The pan-European make-up of this group brings us to the heart of the matter. Feminism has always been considered as a political issue, but today it’s become a geopolitical issue. In the course of research for my book ‘This is War’ (published in Poland in 2020), I came across information that frames the issue of women’s rights in a different light and shows how inseparable these rights are from today’s international politics.

In Poland’s case, the Russian Institute for Strategic Studies (RISS) has been accused of interfering in women’s and LGBTIQ rights and anti-Ukrainian actions.

Known for its pro-government, anti-Western stance, RISS has also been accused of being responsible for the idea of interfering in the 2016 US election.

The Kremlin is waging a war against the West on many fronts, and supporting ultra-conservative demands – no abortion and no equal treatment for LGBTIQ people – is a strategic element of it. Russia is seeking to co-opt so-called ‘culture wars’ within countries into its own, overarching, anti-Western war. A war in which Ukrainians are now dying, but also one in which women are the victims: three women have died in Poland since the 2020 law came into force, due to infections from dead foetuses that hospitals had refused to remove.

I remember how we at the Women’s Strike watched the Women’s March in Washington, held just after Donald Trump’s election, knowing that its organisers would soon dive into the same depression that we did. And when I look at what’s happening in the Supreme Court now, I am almost sure that no mass movement could change the situation because those conservative justices are more passionate about making references to the Middle Ages than our life in the 21st century. Because they simply don’t give a damn about us. And our potential deaths are mere collateral damage built into their belief in their moral superiority.

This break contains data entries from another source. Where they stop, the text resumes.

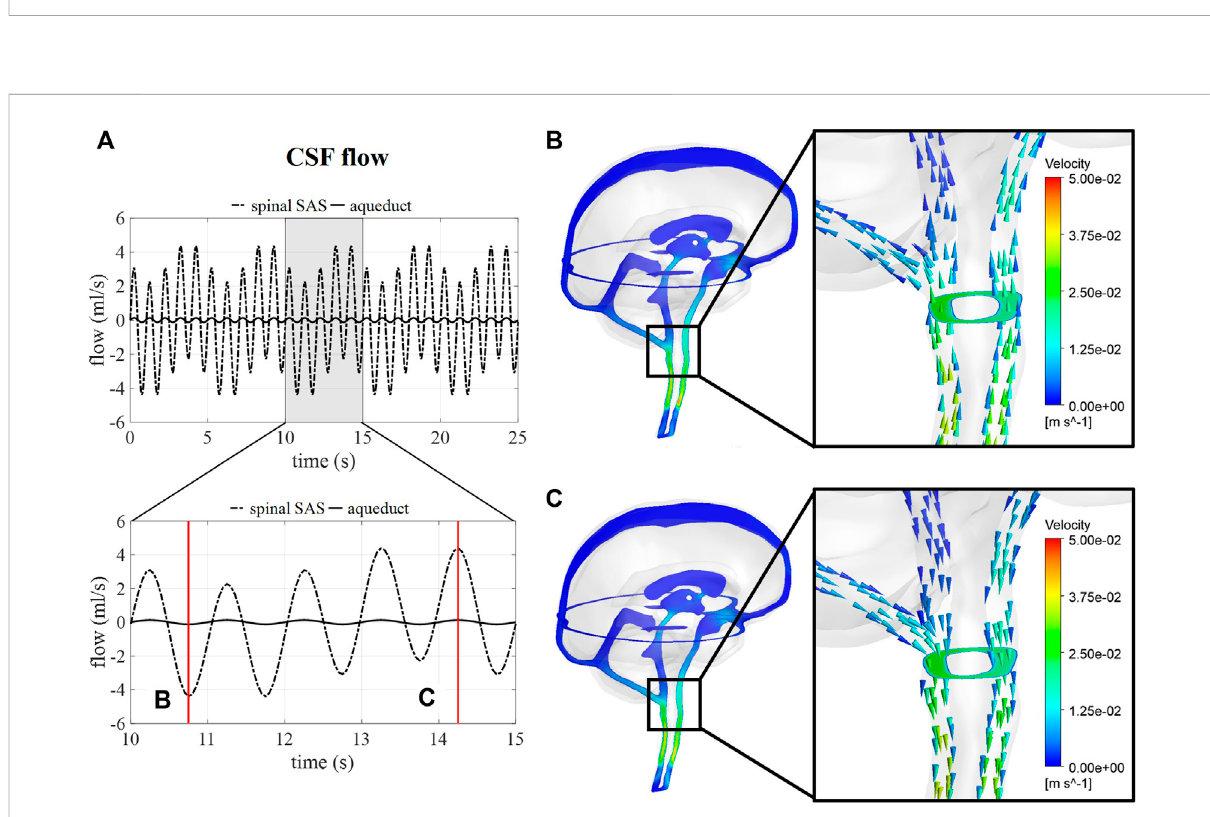
FIGURE 5 CSF fl owandvelocitysimulationsforcase (B)(A) CSF fl owthroughacross-sectionofthecerebralaqueductandthespinalSASfor25 sandthen zoomed in for 5 s. (B) and (C) CSF velocities after 10.75 and 14.25 s,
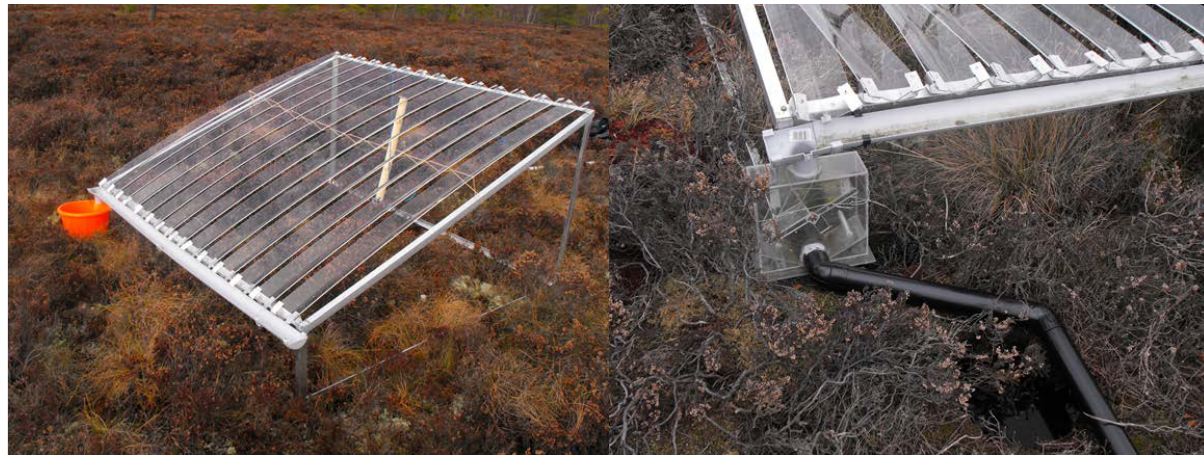
Figure 1. Design of the rainfall shelters showing the arrangement of the roof drainage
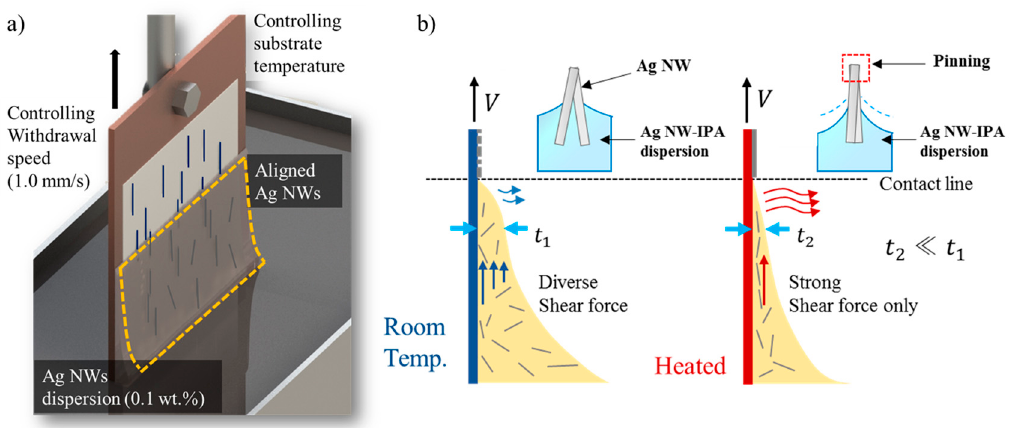
Figure 3. The principle of alignment of the silver nanowires. ( a ) Process schematic. ( b ) Principle of the alignment of silver nanowires in the temperature-controlled dip coating process.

When I look at the situation in the US now, it seems to me that as a women’s movement, in addition to protesting, we need to take another step that is unusual for us. We need to look geopolitically. But first, we need to become investigators for our own cause. We need to prove to those who talk about ‘traditional values’ that they are backed by discreet but powerful forces, whose intent is to foment discord.

We need to look at these ‘activists’, examine their connections and cash flows, and expose each ‘pro-life’ organisation. First, we need to weed out those with ties to the Kremlin, through which Russia is pursuing its imperial goals, and regain our ‘sovereignty’ – to use a term much abused by the Right nowadays. Sovereignty in deciding what reproductive life should look like in our countries.

And then I dream that our authorities will have the courage to do what Ukraine’s President Zelenskyi did – outlaw such organisations as agents acting to the detriment of society.

Let’s be realistic and demand the impossible – we have the right to do it, since our bodies have become a battlefield.

This article is published under a Creative Commons Attribution-NonCommercial 4.0 International licence.